**EXERCISE DETAILS:** Without any pictures, print exactly the lines that run from the start of the data through the line containing "AUTOMOVEL, Afonso Piazera: 0 -> 140".

**EXCERPTED DATA:**
####################

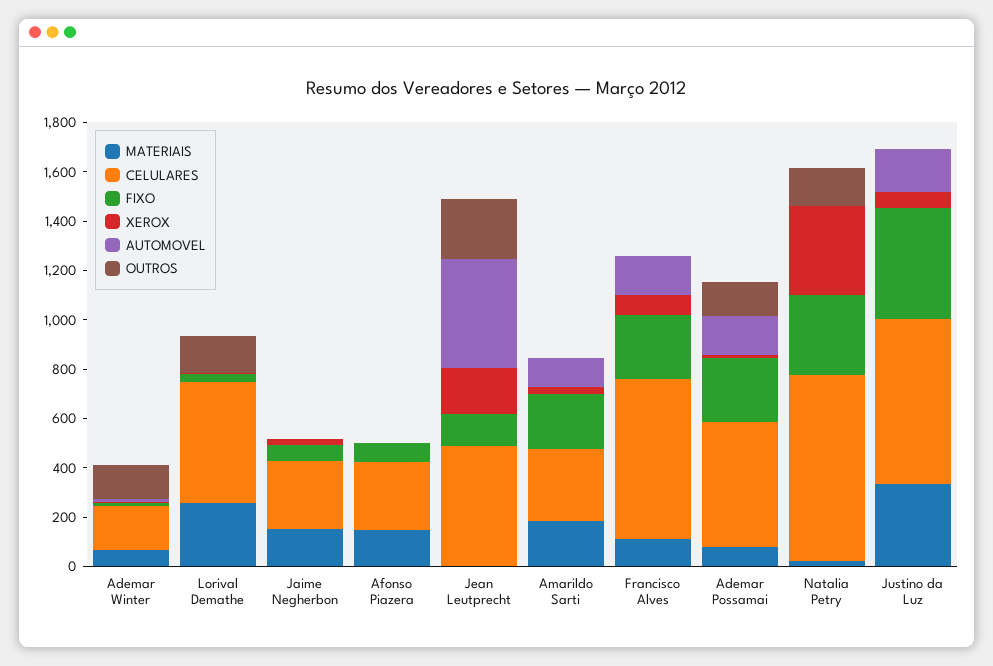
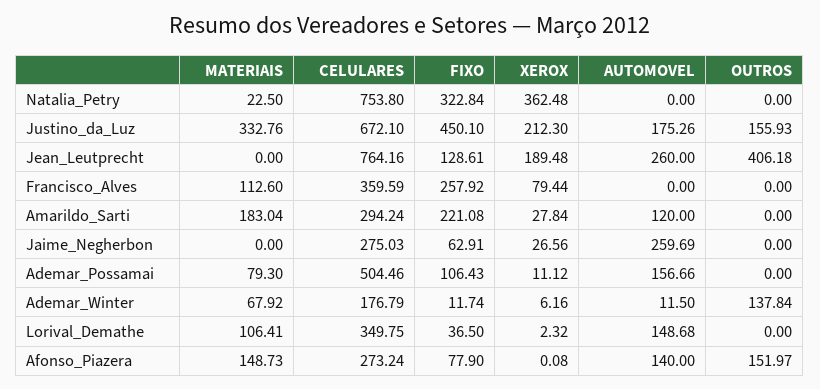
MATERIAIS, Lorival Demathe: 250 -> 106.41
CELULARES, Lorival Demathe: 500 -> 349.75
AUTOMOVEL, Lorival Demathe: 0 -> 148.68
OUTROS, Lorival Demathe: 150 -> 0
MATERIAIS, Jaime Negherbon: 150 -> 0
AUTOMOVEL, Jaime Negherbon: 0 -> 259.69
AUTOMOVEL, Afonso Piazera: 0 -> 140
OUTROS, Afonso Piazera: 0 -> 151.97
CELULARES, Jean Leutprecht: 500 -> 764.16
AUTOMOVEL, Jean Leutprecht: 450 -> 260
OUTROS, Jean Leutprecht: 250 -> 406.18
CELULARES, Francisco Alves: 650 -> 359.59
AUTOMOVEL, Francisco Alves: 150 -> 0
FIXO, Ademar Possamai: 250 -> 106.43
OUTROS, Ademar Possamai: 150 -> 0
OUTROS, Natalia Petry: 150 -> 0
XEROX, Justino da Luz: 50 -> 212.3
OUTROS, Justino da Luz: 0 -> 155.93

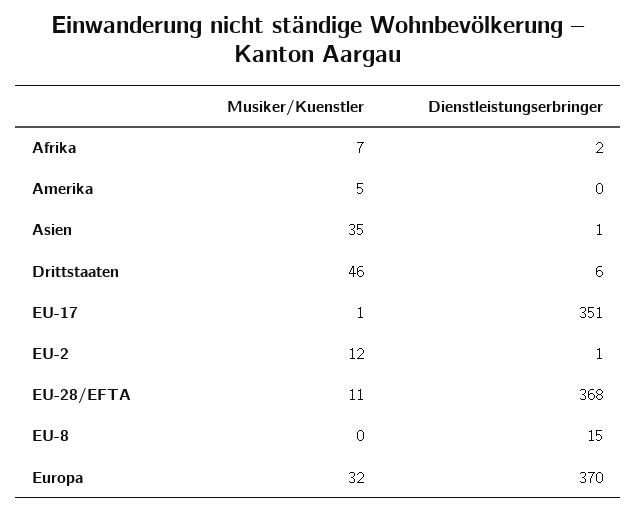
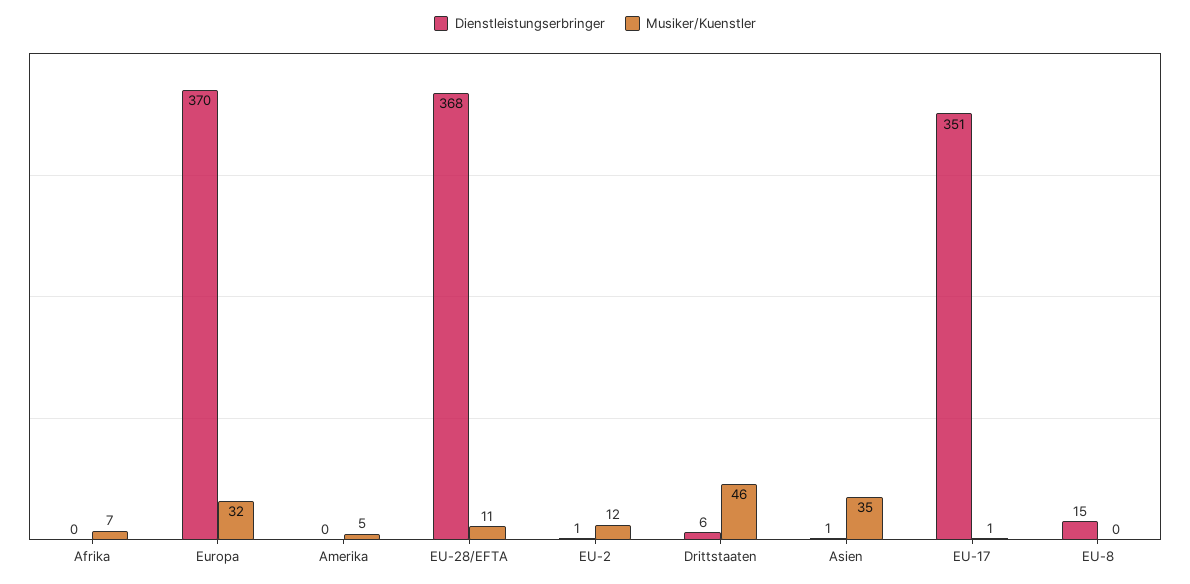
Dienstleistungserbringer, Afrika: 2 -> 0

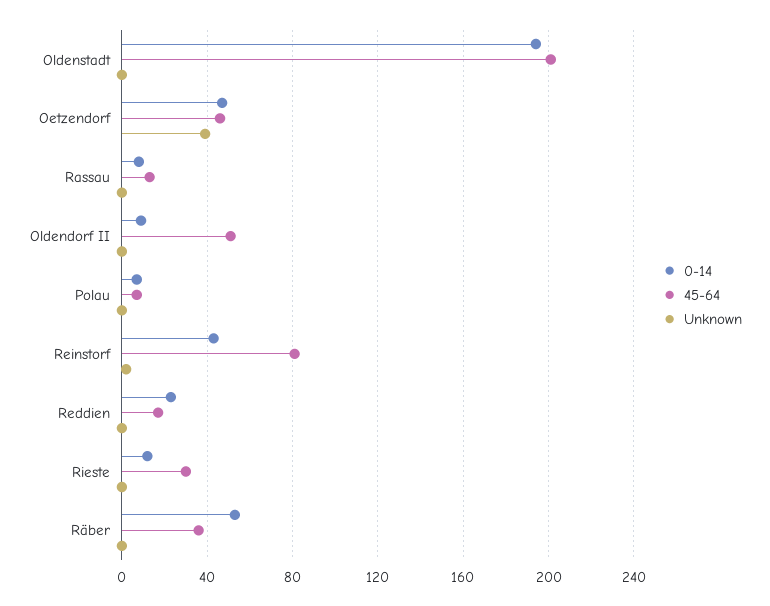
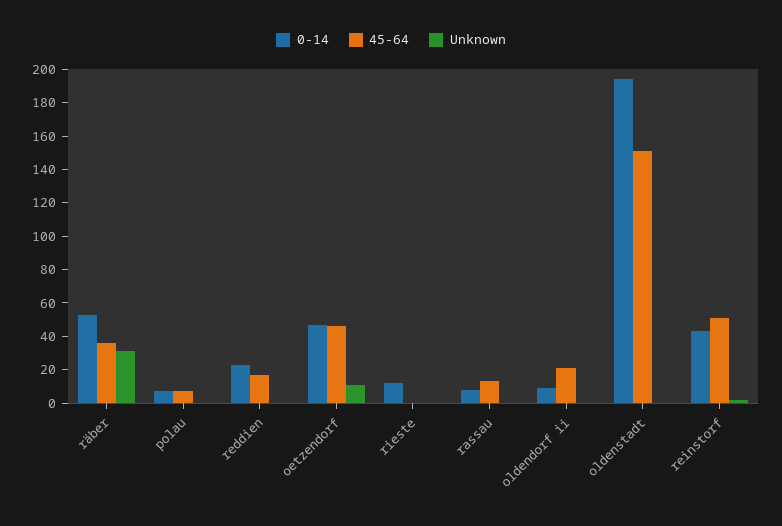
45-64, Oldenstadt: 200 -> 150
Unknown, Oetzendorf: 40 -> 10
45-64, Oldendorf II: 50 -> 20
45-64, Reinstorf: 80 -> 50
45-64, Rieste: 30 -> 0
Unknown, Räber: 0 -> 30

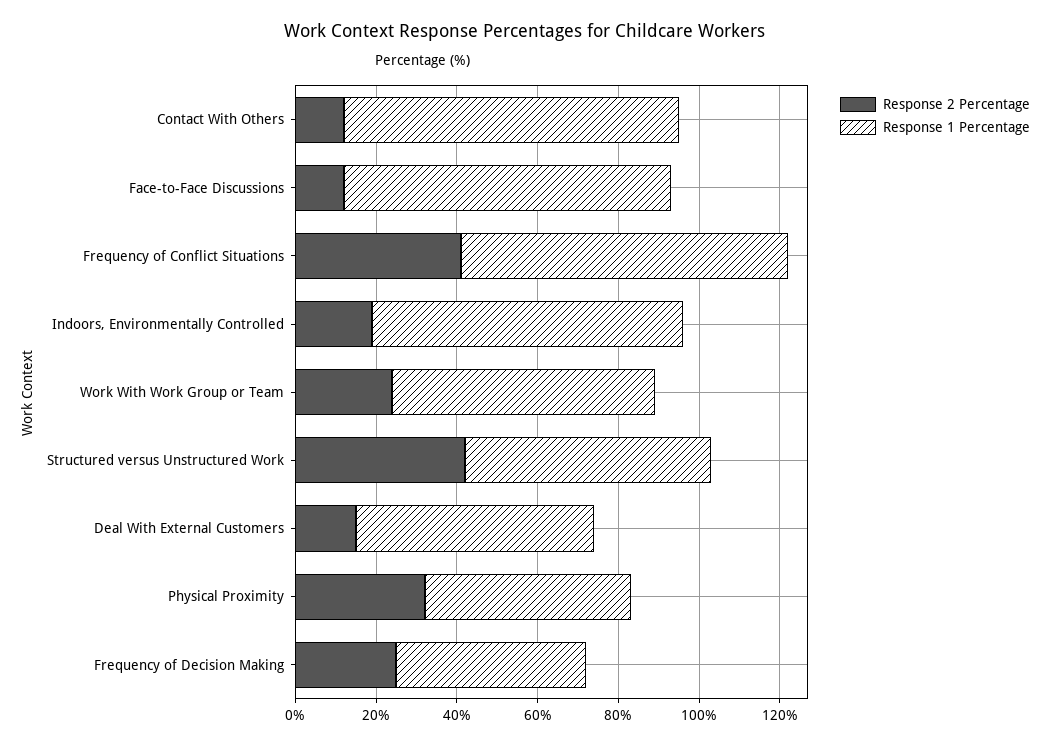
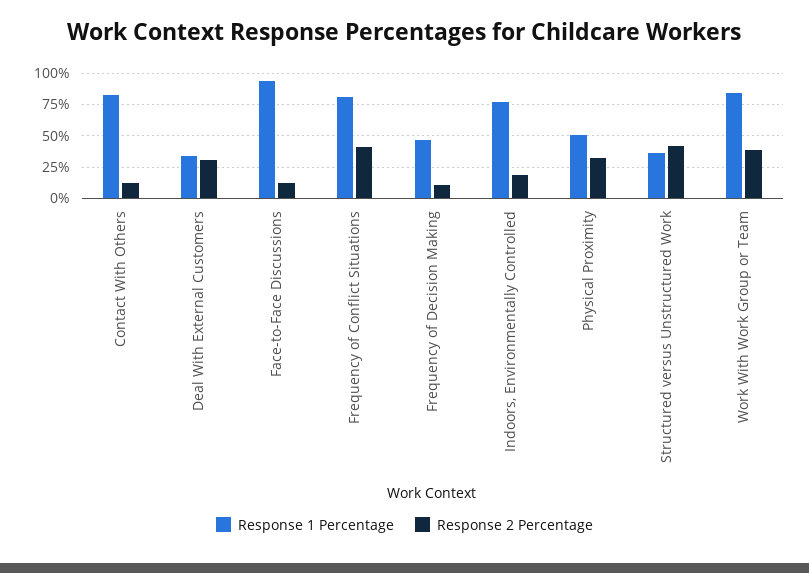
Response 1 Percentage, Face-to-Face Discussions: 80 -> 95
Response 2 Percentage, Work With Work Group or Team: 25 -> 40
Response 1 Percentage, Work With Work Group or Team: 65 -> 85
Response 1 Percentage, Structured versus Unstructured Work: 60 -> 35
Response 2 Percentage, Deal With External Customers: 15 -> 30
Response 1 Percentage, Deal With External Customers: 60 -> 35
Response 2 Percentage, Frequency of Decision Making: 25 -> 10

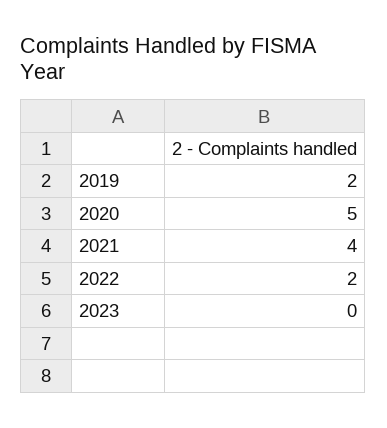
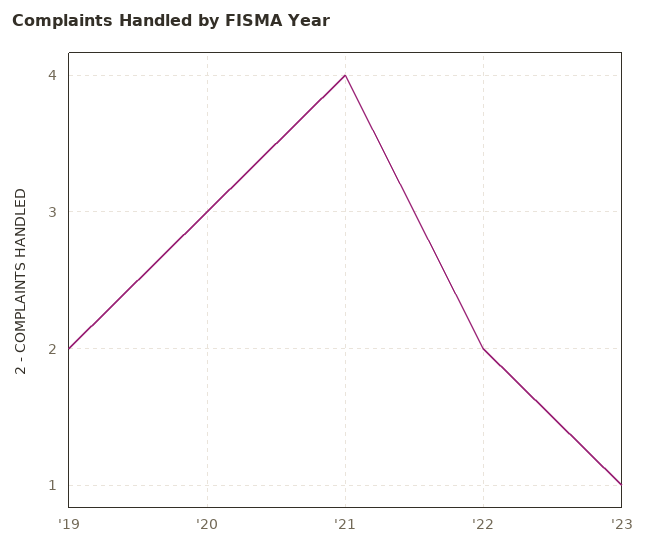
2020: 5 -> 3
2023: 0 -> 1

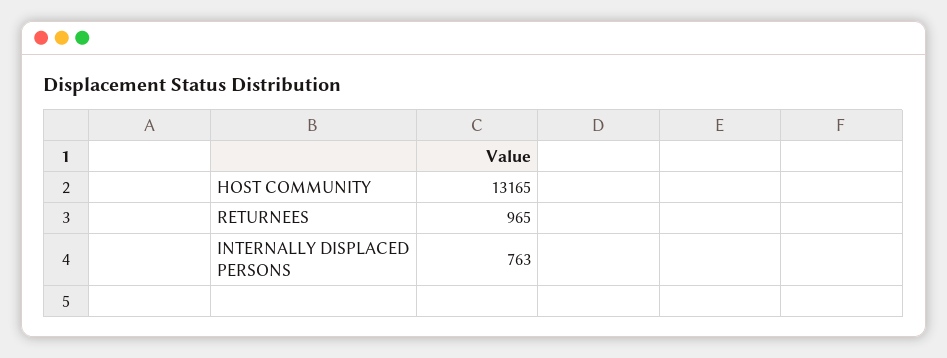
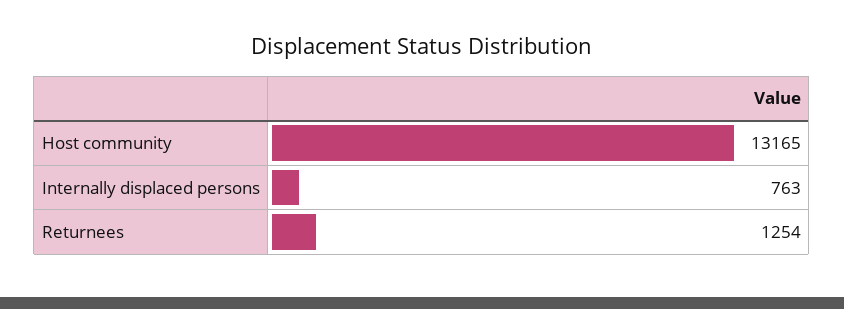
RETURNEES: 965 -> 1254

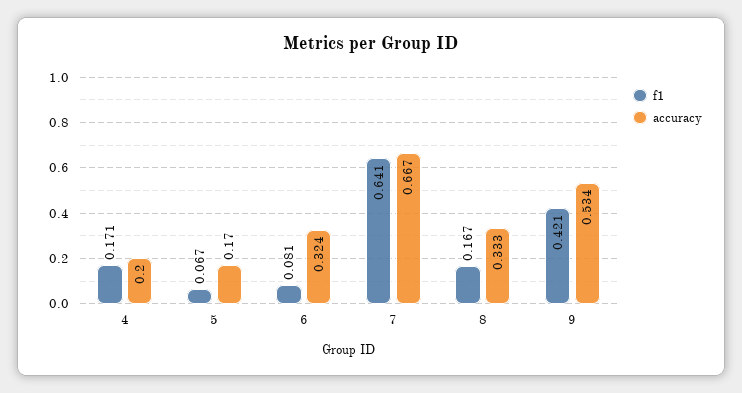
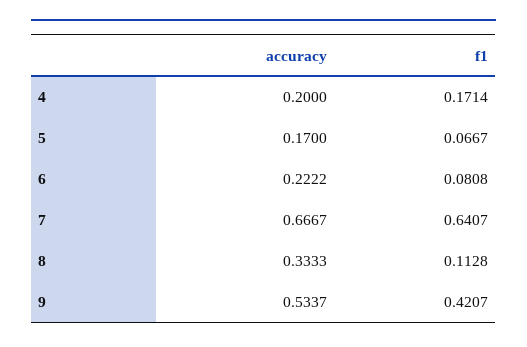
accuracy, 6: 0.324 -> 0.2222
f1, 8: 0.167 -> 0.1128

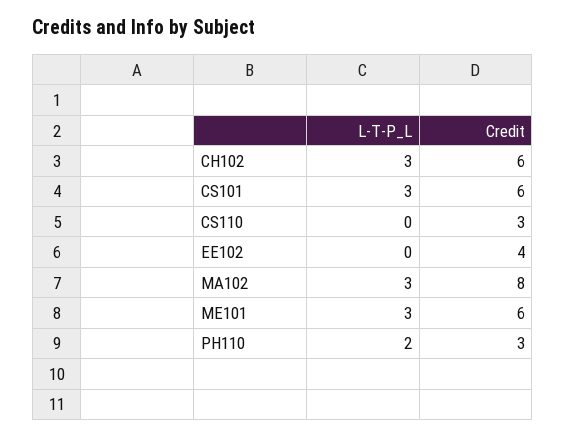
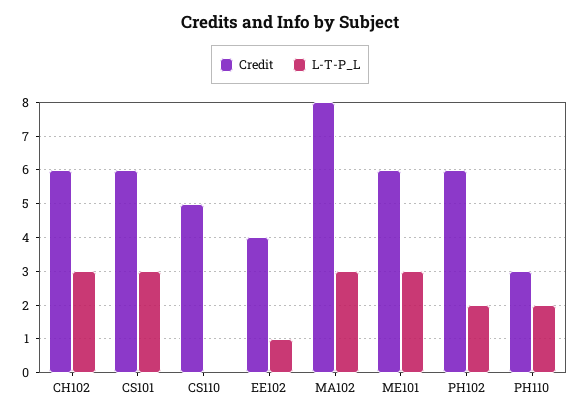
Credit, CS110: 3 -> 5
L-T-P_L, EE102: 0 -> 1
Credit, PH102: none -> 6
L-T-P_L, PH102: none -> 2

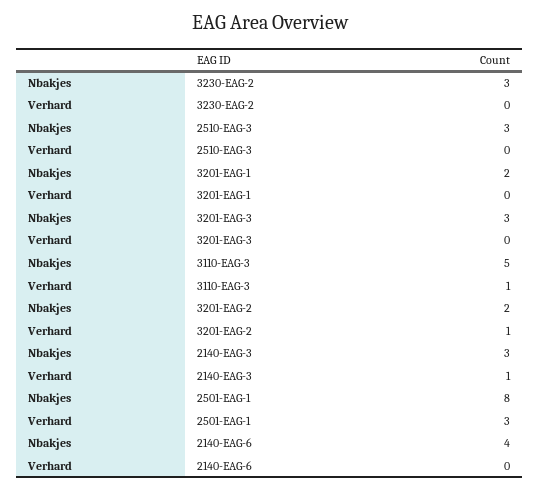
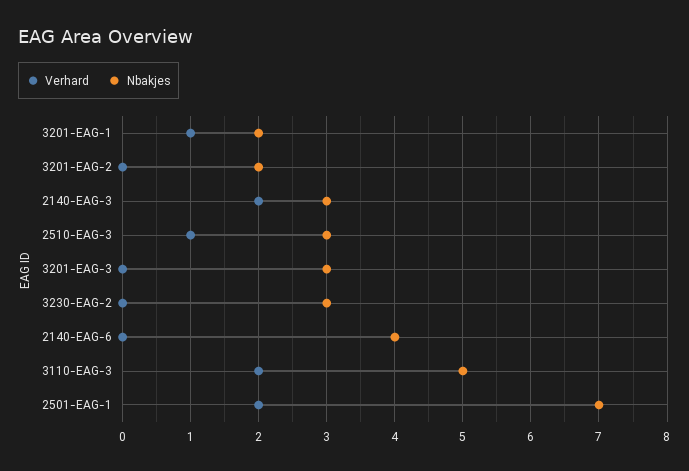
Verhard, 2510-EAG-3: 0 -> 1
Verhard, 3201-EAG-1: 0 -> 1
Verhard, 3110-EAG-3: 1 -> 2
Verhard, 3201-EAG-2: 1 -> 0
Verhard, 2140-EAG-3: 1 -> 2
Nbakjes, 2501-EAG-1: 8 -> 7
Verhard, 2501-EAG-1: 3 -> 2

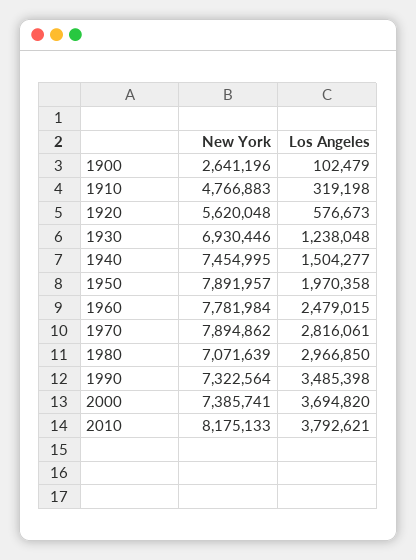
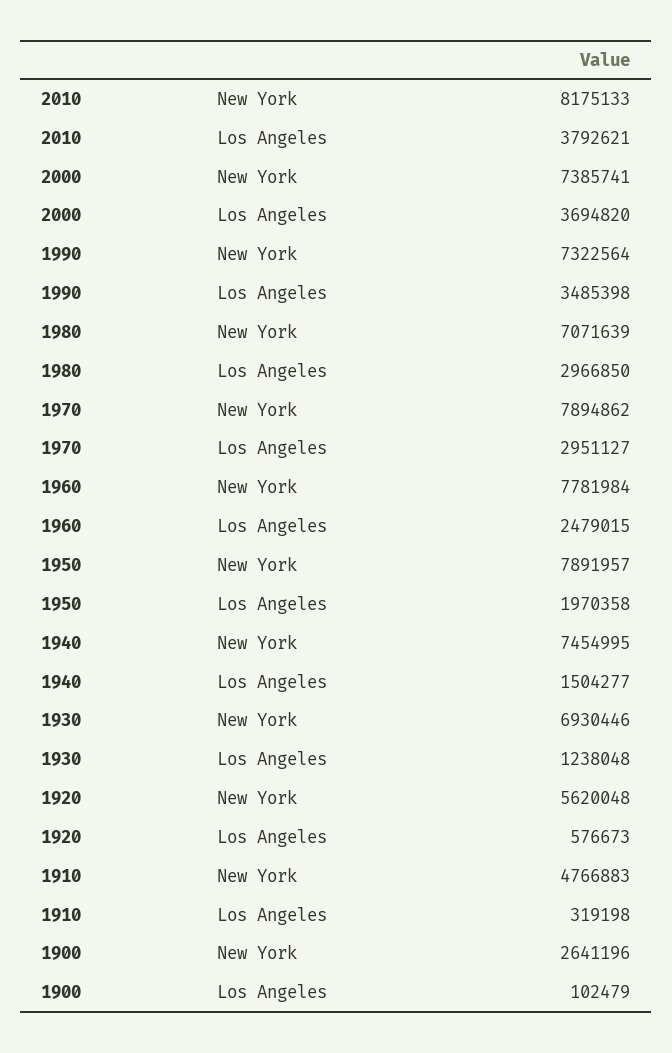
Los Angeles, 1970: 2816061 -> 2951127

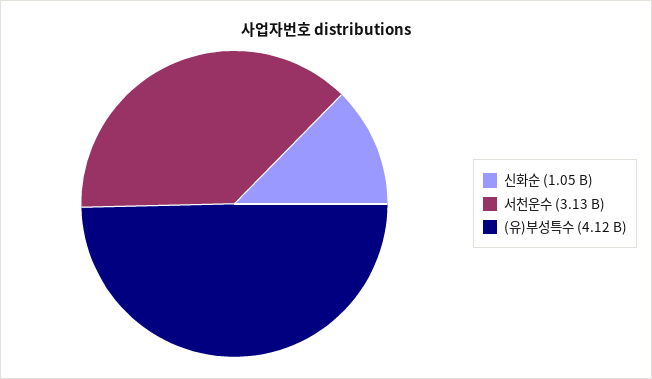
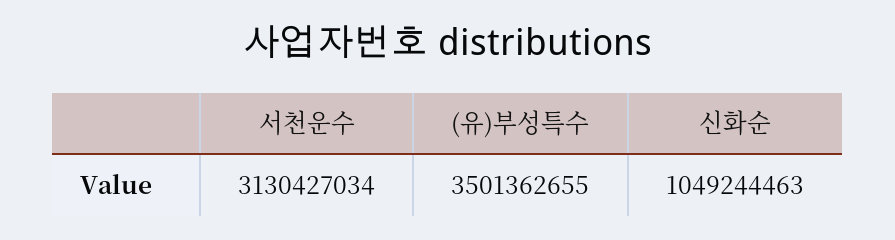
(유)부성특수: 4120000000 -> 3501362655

####################

**TASK RESPONSE:**
MATERIAIS, Lorival Demathe: 250 -> 106.41
CELULARES, Lorival Demathe: 500 -> 349.75
AUTOMOVEL, Lorival Demathe: 0 -> 148.68
OUTROS, Lorival Demathe: 150 -> 0
MATERIAIS, Jaime Negherbon: 150 -> 0
AUTOMOVEL, Jaime Negherbon: 0 -> 259.69
AUTOMOVEL, Afonso Piazera: 0 -> 140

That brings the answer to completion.